A medida que Sabio le iba poniendo a Jano al corriente del contenido de las estanterías de la Biblioteca, en la mente de éste se iba abriendo un mundo nuevo –el de la pasión por los libros-, que luego tantas veces se preguntaría de dónde pudo provenir. Porque, ya mucho antes de aquella visita a la biblioteca, había sentido una pasión desmesurada por la letra impresa. […]

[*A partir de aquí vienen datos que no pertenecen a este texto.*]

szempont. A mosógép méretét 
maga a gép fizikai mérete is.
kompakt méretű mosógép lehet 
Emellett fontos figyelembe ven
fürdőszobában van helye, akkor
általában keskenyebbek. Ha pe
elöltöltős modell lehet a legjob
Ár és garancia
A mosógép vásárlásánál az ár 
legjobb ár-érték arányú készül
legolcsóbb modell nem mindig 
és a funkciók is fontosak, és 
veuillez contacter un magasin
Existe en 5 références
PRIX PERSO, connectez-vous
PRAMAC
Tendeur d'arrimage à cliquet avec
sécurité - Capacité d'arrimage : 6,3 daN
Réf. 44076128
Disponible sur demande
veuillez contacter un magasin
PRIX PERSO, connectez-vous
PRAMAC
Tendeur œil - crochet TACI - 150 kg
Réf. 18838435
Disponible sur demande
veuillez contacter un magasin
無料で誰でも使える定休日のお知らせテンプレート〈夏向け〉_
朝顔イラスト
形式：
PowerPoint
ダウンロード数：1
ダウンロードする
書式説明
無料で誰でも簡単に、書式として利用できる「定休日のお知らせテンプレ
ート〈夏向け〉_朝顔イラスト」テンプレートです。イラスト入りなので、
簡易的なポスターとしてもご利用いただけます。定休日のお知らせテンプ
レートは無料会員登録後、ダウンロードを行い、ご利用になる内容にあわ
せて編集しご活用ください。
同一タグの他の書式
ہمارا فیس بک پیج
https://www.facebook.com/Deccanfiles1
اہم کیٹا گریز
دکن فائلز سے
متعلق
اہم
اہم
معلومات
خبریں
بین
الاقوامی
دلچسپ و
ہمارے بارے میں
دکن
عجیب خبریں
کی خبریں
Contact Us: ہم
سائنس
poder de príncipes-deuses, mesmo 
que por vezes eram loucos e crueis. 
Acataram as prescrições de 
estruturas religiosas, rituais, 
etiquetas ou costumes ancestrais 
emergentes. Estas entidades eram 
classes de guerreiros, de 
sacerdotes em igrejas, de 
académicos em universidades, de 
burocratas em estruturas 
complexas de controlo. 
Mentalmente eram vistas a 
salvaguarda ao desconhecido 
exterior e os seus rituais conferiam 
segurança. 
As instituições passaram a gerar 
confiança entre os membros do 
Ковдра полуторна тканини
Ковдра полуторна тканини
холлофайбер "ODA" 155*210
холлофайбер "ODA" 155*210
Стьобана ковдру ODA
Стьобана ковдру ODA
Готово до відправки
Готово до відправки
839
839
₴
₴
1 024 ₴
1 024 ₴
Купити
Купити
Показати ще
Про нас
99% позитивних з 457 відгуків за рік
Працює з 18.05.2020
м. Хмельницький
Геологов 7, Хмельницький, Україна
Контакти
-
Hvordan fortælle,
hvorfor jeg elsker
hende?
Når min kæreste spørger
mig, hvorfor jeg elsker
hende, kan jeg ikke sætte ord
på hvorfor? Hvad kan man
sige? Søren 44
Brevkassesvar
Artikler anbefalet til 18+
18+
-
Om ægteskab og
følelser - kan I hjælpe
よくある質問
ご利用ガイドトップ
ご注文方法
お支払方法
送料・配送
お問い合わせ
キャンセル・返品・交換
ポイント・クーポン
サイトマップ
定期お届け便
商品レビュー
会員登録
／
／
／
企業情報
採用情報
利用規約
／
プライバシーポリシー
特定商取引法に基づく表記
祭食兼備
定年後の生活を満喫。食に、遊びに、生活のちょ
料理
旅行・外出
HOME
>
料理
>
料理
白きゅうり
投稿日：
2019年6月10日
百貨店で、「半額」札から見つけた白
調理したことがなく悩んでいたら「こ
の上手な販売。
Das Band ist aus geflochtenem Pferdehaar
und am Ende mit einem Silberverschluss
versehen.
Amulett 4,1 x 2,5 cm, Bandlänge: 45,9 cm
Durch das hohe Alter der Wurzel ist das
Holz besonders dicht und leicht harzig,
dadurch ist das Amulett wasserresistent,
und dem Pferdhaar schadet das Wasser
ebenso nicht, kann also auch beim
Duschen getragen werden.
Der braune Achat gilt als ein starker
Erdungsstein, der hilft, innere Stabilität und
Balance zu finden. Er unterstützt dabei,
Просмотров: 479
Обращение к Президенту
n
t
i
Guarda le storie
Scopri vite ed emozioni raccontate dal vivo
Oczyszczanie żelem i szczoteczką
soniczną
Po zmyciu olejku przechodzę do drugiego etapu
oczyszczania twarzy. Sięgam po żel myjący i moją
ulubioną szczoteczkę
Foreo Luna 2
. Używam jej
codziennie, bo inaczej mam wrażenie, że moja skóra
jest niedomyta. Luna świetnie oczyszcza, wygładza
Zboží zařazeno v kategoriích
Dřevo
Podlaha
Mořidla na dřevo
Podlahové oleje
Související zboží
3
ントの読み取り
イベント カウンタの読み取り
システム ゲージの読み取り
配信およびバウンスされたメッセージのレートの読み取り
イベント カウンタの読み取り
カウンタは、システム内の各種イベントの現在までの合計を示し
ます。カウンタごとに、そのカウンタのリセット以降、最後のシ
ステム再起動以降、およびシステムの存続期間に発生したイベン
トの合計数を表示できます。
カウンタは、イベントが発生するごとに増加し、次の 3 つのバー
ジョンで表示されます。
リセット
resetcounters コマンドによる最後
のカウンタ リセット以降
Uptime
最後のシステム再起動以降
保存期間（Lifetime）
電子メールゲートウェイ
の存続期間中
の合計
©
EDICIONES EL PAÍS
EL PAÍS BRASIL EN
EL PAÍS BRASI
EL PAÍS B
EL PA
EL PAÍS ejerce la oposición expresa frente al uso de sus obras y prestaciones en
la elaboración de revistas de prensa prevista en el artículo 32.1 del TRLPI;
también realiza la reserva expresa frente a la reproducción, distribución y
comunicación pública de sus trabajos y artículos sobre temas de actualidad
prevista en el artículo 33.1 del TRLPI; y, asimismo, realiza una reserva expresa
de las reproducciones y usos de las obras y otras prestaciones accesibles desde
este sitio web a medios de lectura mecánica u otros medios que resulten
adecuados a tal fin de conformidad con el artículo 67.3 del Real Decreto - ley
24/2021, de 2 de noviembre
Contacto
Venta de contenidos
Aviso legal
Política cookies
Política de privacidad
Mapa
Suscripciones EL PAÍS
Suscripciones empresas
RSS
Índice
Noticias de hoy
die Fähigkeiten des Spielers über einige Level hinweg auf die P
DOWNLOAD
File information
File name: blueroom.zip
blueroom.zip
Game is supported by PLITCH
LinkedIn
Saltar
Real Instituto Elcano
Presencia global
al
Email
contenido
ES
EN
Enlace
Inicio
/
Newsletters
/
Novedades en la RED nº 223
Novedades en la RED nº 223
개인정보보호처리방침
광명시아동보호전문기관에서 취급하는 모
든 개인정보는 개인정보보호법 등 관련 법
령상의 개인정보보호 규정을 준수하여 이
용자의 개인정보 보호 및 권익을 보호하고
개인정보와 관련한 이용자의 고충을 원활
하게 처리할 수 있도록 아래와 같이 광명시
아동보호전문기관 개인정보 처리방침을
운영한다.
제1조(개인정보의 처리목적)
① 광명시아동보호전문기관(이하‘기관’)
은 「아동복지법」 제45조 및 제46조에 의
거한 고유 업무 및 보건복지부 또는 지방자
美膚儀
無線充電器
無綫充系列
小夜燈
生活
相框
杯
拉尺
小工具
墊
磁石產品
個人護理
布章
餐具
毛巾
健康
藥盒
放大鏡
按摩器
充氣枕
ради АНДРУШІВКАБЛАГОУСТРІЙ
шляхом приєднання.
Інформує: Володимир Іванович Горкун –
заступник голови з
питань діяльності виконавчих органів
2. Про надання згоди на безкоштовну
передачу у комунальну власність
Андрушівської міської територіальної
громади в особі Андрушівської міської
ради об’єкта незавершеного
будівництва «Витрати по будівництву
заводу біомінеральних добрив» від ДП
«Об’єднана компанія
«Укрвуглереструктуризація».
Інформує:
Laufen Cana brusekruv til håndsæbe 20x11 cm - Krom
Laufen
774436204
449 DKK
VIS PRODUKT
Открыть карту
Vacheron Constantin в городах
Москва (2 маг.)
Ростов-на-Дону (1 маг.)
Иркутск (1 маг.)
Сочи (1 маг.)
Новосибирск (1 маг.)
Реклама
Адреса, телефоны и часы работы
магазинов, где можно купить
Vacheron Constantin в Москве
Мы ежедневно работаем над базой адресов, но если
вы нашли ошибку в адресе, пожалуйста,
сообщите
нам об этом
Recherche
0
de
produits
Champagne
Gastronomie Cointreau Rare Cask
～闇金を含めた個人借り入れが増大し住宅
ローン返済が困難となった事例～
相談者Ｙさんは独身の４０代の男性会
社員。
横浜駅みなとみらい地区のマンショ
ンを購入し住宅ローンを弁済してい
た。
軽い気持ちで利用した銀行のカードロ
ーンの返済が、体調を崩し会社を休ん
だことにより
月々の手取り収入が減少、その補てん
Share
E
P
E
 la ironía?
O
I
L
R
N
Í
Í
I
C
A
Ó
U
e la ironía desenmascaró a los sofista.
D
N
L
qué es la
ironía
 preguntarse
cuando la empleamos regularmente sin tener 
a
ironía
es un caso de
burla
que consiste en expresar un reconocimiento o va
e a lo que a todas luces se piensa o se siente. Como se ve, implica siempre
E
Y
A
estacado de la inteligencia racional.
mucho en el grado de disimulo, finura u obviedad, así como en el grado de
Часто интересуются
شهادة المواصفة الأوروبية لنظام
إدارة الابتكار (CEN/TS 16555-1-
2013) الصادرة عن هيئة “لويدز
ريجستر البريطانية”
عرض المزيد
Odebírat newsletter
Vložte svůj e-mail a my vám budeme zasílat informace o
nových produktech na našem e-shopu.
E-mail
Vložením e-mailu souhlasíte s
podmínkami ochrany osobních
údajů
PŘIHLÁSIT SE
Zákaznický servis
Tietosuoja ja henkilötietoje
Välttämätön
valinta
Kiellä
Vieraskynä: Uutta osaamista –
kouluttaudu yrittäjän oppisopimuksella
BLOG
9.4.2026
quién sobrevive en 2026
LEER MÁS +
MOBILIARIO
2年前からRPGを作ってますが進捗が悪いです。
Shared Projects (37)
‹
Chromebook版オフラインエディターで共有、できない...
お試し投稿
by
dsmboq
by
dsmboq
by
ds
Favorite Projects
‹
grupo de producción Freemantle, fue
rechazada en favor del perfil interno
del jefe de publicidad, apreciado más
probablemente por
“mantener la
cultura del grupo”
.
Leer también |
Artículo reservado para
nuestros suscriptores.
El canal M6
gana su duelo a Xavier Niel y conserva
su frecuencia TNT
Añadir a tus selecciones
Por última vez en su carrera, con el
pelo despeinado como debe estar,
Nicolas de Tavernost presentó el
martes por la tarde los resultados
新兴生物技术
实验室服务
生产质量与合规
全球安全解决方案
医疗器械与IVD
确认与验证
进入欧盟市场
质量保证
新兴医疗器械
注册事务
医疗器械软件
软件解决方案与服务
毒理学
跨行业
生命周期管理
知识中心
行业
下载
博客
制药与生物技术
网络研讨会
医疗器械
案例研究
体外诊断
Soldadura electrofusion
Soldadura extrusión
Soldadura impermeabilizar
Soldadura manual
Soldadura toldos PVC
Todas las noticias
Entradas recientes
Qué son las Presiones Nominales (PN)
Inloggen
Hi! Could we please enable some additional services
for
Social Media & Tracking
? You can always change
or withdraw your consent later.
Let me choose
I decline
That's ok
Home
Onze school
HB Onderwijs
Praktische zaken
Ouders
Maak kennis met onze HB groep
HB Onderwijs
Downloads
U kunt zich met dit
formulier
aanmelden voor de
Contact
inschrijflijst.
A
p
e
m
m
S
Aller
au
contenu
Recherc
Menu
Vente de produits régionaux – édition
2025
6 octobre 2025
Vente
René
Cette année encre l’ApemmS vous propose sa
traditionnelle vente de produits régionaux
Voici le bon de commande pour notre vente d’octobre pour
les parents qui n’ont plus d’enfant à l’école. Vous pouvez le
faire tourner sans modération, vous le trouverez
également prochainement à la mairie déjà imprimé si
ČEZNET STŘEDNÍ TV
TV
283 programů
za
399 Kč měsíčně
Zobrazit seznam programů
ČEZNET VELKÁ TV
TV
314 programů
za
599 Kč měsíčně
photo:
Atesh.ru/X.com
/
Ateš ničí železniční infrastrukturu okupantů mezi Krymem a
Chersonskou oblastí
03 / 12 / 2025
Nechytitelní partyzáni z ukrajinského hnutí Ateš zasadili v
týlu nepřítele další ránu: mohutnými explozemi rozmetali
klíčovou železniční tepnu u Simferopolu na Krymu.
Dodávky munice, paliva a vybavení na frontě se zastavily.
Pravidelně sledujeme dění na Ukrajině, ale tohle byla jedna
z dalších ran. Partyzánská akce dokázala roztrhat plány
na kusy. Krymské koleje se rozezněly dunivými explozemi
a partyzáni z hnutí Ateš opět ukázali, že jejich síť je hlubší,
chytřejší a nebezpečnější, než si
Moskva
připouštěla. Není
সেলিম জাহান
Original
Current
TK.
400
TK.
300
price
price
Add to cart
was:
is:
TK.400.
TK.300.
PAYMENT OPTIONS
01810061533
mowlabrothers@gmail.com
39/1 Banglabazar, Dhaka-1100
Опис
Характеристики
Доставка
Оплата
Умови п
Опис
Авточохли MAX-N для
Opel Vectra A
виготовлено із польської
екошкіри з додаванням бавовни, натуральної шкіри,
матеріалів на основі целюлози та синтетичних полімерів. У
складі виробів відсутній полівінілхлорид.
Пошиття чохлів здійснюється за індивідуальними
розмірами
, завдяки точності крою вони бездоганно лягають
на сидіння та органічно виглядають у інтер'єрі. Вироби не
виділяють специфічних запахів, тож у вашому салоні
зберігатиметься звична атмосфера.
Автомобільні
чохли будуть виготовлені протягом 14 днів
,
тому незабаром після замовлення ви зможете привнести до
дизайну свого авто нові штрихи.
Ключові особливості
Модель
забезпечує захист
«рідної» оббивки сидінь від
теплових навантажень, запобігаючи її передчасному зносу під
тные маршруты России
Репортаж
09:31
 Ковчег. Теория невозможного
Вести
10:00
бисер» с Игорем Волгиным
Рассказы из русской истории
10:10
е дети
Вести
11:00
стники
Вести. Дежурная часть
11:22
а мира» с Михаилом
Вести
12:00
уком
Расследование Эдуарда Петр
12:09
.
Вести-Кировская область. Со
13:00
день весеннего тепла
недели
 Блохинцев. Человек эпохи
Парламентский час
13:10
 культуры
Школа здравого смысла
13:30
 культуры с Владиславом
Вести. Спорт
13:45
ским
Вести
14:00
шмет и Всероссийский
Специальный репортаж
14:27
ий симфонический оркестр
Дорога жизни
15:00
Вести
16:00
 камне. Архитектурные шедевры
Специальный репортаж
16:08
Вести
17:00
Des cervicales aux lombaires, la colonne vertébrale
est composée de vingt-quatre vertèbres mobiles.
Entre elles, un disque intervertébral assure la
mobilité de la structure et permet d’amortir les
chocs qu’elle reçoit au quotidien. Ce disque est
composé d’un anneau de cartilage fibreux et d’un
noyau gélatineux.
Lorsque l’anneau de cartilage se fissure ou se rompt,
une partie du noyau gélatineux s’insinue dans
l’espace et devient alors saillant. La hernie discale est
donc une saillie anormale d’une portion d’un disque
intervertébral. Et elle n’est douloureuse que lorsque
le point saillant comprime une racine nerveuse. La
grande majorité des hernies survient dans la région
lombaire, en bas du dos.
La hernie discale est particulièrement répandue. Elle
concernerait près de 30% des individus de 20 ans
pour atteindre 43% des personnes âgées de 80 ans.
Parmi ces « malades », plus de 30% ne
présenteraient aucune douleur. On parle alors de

Jano se recordaba a edad muy temprana, en la cama, teniendo en sus manos un libro de cuentos que su padre le había traído de regreso de un viaje. Él estaba enfermo en la cama, pero sentía un placer infinito pasando las páginas y viendo las ilustraciones de aquella versión infantil de “Las mil y una noches” de la colección Mis Primeros Cuentos. Era un placer casi físico, que iba incluso más allá de la lectura vacilante. Entrando con sus ojos en las páginas, era su cuerpo todo el que pasaba a ellas y vivía, de manera realísima, cuanto en el texto se narraba.
El libro era como un bebedizo que tenía aroma y sabor, que embriagaba incluso al tacto. Era una sensación hondísima e inexplicable, anterior a la experiencia formativa y, desde luego, a aquella primera visita a la Biblioteca. Sí, el libro también era como un trozo de aquel más allá que le turbaba con frecuencia, un precioso fragmento de otros mundos que, como un milagro, llegaba a sus manos.